§ **TEXT PROVIDED**
════════════════

Tail Probability#

The tail probability of a random variable (RV) describes the likelihood that a RV takes on values far away from its mean, specifically in the “tails” of its distribution.

The Q-function is commonly used to express the tail probability of a Gaussian RV and is closely related to the cumulative distribution function (CDF).

Definition
The tail probability refers to the probability that \( X \) takes a value greater than (or less than) a certain threshold. Mathematically:

  • Upper tail probability: \( \Pr(X > a) \)

  • Lower tail probability: \( \Pr(X < b) \)

Tail Probability of Standard Normal RV#

For the standard normal distribution (\( \mu = 0, \sigma^2 = 1 \)):

\[ \Pr(X > a) = \int_a^{\infty} \frac{1}{\sqrt{2\pi}} e^{-\frac{x^2}{2}} dx \]
\[ \Pr(X < b) = \int_{-\infty}^b \frac{1}{\sqrt{2\pi}} e^{-\frac{x^2}{2}} dx \]

Recall that:

\[ Q(x) = \Pr(X > x) = \int_x^{\infty} \frac{1}{\sqrt{2\pi}} e^{-\frac{t^2}{2}} dt \]

where \( x \) is the threshold.

════════════════

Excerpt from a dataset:
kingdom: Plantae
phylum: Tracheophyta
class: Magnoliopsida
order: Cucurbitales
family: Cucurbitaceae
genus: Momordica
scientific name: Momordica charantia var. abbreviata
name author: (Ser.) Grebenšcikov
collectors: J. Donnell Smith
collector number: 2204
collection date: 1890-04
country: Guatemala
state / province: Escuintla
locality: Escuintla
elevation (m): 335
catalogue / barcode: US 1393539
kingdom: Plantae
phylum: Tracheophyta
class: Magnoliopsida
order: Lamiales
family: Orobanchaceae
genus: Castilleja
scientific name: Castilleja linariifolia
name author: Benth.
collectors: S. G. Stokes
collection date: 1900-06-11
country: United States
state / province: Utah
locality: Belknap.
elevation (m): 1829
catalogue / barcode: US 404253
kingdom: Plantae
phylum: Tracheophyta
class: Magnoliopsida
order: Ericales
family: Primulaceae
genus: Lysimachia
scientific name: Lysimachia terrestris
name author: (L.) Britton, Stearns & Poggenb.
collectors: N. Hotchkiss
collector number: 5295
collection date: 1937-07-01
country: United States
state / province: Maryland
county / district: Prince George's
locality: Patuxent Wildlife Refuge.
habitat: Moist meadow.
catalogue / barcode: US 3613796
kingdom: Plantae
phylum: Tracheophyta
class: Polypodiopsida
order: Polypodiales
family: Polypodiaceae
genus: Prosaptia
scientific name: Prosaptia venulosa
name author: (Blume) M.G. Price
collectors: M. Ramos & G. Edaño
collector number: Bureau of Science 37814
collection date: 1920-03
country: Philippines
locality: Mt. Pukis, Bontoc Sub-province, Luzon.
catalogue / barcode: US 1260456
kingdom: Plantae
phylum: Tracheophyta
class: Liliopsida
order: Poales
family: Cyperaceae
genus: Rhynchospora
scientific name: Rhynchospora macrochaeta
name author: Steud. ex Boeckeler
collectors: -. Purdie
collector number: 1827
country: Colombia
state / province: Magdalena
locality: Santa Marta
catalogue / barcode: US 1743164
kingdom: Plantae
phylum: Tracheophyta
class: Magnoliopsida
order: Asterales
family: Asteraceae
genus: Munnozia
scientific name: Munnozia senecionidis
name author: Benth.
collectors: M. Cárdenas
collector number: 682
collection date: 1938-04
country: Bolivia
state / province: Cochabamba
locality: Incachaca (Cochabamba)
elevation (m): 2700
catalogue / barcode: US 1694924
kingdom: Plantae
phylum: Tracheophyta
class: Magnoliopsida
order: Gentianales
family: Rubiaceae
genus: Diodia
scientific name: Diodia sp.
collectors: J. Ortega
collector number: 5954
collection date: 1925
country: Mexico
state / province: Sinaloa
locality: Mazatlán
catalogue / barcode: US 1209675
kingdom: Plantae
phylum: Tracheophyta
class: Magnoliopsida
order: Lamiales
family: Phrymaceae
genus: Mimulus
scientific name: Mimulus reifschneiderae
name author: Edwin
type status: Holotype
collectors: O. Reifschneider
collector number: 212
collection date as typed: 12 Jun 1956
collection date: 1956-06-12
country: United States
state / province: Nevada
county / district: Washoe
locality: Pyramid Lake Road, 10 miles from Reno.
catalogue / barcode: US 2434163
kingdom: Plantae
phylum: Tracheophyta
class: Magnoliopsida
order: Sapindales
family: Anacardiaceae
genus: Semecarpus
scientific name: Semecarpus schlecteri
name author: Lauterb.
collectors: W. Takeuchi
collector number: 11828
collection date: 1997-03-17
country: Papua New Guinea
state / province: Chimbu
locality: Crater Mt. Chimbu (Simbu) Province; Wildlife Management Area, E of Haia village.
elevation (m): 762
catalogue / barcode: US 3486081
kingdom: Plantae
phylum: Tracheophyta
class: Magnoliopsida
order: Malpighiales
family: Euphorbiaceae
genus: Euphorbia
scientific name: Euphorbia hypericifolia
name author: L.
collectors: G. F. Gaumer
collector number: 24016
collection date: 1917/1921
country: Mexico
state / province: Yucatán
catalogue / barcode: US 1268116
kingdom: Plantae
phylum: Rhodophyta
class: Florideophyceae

════════════════

§ **INSTRUCTIONS**
• a. In the text on tail probability, which function is commonly used to express the tail probability of a Gaussian random variable?
• b. Output the passage of the tail probability text between "Tail Probability#" and "probability: \( \Pr(X > a) \)", inclusive, without changing a word.
These records come from a separate source.

§ **RESULTS OF THE EXERCISE**
• a. The Q-function.

• b.
Tail Probability#

The tail probability of a random variable (RV) describes the likelihood that a RV takes on values far away from its mean, specifically in the “tails” of its distribution.

The Q-function is commonly used to express the tail probability of a Gaussian RV and is closely related to the cumulative distribution function (CDF).

Definition
The tail probability refers to the probability that \( X \) takes a value greater than (or less than) a certain threshold. Mathematically:

  • Upper tail probability: \( \Pr(X > a) \)